Under normal circumstances, sharing this kind of information could give the competition an advantage, but Milwaukee says, "In a cartel, however, access to this kind of information services as reassurance that cartel members are adhering to the conspiracy."
According to the city, these companies control 70 to 80% of the $3 billion national fire trucks market and are each other's largest competitors. Two are based in Wisconsin, while the third is an Austrian company based in South Dakota.
"As direct competitors, [the] defendants should be competing," the city says. "Instead, they have sought out ways to cooperate."
REV Group and Oshkosh Corp. is embroiled in a similar lawsuit in California, where Los Angeles County sued the pair over price hikes after the pandemic. Oshkosh Corp. told Courthouse News that those claims are without merit.
Milwaukee claims that if fire trucks had increased at the same pace as inflation over the last decade, a pumper truck today would cost around $680,000 compared to the $1 million price tag that departments have come to expect.
As a result, departments are unable to respond to increasing need. The city cited several incidents during which equipment failure led to death and property damage that could have been avoided.
In one case, Chicago fire fighters responded to a house fire which killed four people, including a five-year old. The fire truck stalled, delaying their response time. In other cities, Milwaukee says fire trucks are no longer being used in training so to extend their life span.

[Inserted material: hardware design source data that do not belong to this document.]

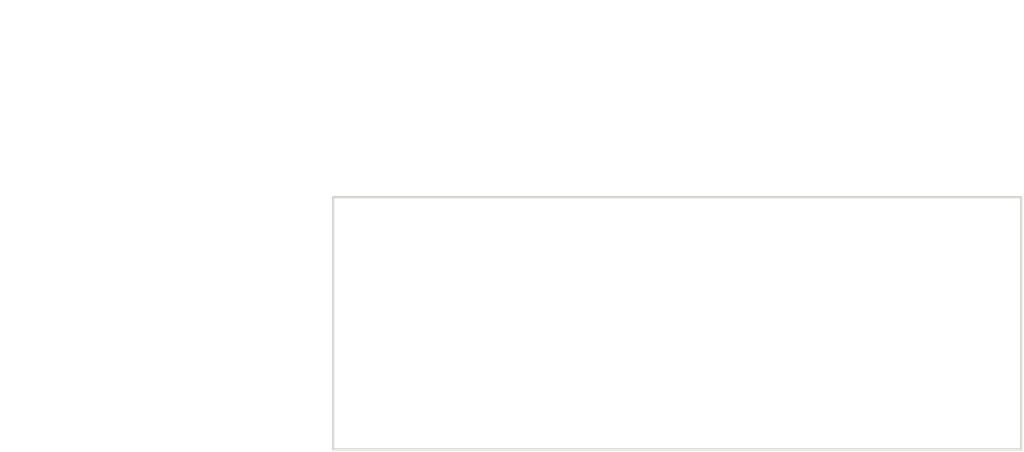
<source format=kicad_pcb>
(kicad_pcb (version 20171130) (host pcbnew 5.1.12-84ad8e8a86~92~ubuntu18.04.1)

  (general
    (thickness 1.6)
    (drawings 6)
    (tracks 0)
    (zones 0)
    (modules 0)
    (nets 1)
  )

  (page A4)
  (layers
    (0 F.Cu signal)
    (31 B.Cu signal)
    (32 B.Adhes user)
    (33 F.Adhes user)
    (34 B.Paste user)
    (35 F.Paste user)
    (36 B.SilkS user)
    (37 F.SilkS user)
    (38 B.Mask user)
    (39 F.Mask user)
    (40 Dwgs.User user)
    (41 Cmts.User user)
    (42 Eco1.User user)
    (43 Eco2.User user)
    (44 Edge.Cuts user)
    (45 Margin user)
    (46 B.CrtYd user)
    (47 F.CrtYd user)
    (48 B.Fab user)
    (49 F.Fab user)
  )

  (setup
    (last_trace_width 0.25)
    (trace_clearance 0.2)
    (zone_clearance 0.508)
    (zone_45_only no)
    (trace_min 0.2)
    (via_size 0.8)
    (via_drill 0.4)
    (via_min_size 0.4)
    (via_min_drill 0.3)
    (uvia_size 0.3)
    (uvia_drill 0.1)
    (uvias_allowed no)
    (uvia_min_size 0.2)
    (uvia_min_drill 0.1)
    (edge_width 0.05)
    (segment_width 0.2)
    (pcb_text_width 0.3)
    (pcb_text_size 1.5 1.5)
    (mod_edge_width 0.12)
    (mod_text_size 1 1)
    (mod_text_width 0.15)
    (pad_size 1.524 1.524)
    (pad_drill 0.762)
    (pad_to_mask_clearance 0)
    (aux_axis_origin 0 0)
    (visible_elements FFFFFF7F)
    (pcbplotparams
      (layerselection 0x010fc_ffffffff)
      (usegerberextensions false)
      (usegerberattributes true)
      (usegerberadvancedattributes true)
      (creategerberjobfile true)
      (excludeedgelayer true)
      (linewidth 0.100000)
      (plotframeref false)
      (viasonmask false)
      (mode 1)
      (useauxorigin false)
      (hpglpennumber 1)
      (hpglpenspeed 20)
      (hpglpendiameter 15.000000)
      (psnegative false)
      (psa4output false)
      (plotreference true)
      (plotvalue true)
      (plotinvisibletext false)
      (padsonsilk false)
      (subtractmaskfromsilk false)
      (outputformat 1)
      (mirror false)
      (drillshape 1)
      (scaleselection 1)
      (outputdirectory ""))
  )

  (net 0 "")

  (net_class Default "This is the default net class."
    (clearance 0.2)
    (trace_width 0.25)
    (via_dia 0.8)
    (via_drill 0.4)
    (uvia_dia 0.3)
    (uvia_drill 0.1)
  )

  (gr_line (start 65 50) (end 50 50) (layer Edge.Cuts) (width 0.05) (tstamp 64D08EC1))
  (gr_line (start 65 55.5) (end 65 50) (layer Edge.Cuts) (width 0.05))
  (gr_line (start 50 55.5) (end 65 55.5) (layer Edge.Cuts) (width 0.05))
  (gr_line (start 50 50) (end 50 55.5) (layer Edge.Cuts) (width 0.05))
  (dimension 5.5 (width 0.15) (layer Dwgs.User)
    (gr_text "5,500 mm" (at 46.4 52.75 270) (layer Dwgs.User)
      (effects (font (size 1 1) (thickness 0.15)))
    )
    (feature1 (pts (xy 50 55.5) (xy 47.113579 55.5)))
    (feature2 (pts (xy 50 50) (xy 47.113579 50)))
    (crossbar (pts (xy 47.7 50) (xy 47.7 55.5)))
    (arrow1a (pts (xy 47.7 55.5) (xy 47.113579 54.373496)))
    (arrow1b (pts (xy 47.7 55.5) (xy 48.286421 54.373496)))
    (arrow2a (pts (xy 47.7 50) (xy 47.113579 51.126504)))
    (arrow2b (pts (xy 47.7 50) (xy 48.286421 51.126504)))
  )
  (dimension 15 (width 0.15) (layer Dwgs.User)
    (gr_text "15,000 mm" (at 57.5 46.4) (layer Dwgs.User)
      (effects (font (size 1 1) (thickness 0.15)))
    )
    (feature1 (pts (xy 65 50) (xy 65 47.113579)))
    (feature2 (pts (xy 50 50) (xy 50 47.113579)))
    (crossbar (pts (xy 50 47.7) (xy 65 47.7)))
    (arrow1a (pts (xy 65 47.7) (xy 63.873496 48.286421)))
    (arrow1b (pts (xy 65 47.7) (xy 63.873496 47.113579)))
    (arrow2a (pts (xy 50 47.7) (xy 51.126504 48.286421)))
    (arrow2b (pts (xy 50 47.7) (xy 51.126504 47.113579)))
  )

)

</source>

The city specifically raised violations of the Sherman Act, several individual state antitrust laws and the Consumer Protection Act. It asked the court to appoint a class representative and permanently block the defendants from any conspiracy or contract involving the artificial price fixing of the fire truck market.
In November 2025, the Milwaukee Common Council unanimously voted to override Milwaukee Mayor Cavelier Johnson's veto of the fire department's budget to update the city's aging firefighting fleet, restoring $8 million to the department.
The parties could not be reached for comment by press time.